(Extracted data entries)
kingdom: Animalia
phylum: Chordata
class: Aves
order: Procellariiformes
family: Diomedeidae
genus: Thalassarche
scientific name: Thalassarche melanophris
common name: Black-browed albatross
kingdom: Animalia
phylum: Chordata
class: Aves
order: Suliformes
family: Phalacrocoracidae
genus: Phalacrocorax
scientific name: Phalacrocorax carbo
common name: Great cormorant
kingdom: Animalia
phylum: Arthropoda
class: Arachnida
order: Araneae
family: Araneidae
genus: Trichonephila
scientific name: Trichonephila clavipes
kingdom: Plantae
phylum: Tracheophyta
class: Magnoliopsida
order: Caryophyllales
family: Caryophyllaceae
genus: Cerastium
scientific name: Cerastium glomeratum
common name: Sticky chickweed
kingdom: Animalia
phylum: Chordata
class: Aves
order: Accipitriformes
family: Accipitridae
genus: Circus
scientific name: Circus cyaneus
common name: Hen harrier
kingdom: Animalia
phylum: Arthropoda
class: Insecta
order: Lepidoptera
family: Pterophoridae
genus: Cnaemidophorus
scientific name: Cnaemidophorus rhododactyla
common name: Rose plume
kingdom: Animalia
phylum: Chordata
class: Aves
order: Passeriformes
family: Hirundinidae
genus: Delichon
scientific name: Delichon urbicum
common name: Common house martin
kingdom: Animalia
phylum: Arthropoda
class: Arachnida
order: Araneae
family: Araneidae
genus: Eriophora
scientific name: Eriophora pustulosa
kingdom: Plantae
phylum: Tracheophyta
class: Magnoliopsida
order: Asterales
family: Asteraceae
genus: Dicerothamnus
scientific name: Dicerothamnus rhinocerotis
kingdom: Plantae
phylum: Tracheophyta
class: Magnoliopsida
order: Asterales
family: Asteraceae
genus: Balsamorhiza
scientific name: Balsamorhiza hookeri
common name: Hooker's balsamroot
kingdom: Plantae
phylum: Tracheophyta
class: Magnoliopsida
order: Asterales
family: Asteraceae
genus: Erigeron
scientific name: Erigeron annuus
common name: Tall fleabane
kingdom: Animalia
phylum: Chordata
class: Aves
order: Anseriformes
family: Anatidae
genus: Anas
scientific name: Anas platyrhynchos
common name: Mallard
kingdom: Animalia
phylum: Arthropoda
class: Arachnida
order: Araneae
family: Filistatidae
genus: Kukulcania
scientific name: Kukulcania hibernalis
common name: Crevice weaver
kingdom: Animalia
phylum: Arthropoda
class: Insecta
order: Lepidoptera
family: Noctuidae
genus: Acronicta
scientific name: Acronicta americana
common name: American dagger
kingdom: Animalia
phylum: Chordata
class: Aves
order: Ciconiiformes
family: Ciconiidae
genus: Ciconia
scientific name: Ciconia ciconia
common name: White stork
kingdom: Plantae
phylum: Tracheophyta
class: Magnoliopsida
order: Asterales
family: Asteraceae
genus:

§ **Goal**: Pick out every line in the entries above that contains the word "common", and copy each one.

§ **Solved exercise**:
common name: Black-browed albatross
common name: Great cormorant
common name: Sticky chickweed
common name: Hen harrier
common name: Rose plume
common name: Common house martin
common name: Hooker's balsamroot
common name: Tall fleabane
common name: Mallard
common name: Crevice weaver
common name: American dagger
common name: White stork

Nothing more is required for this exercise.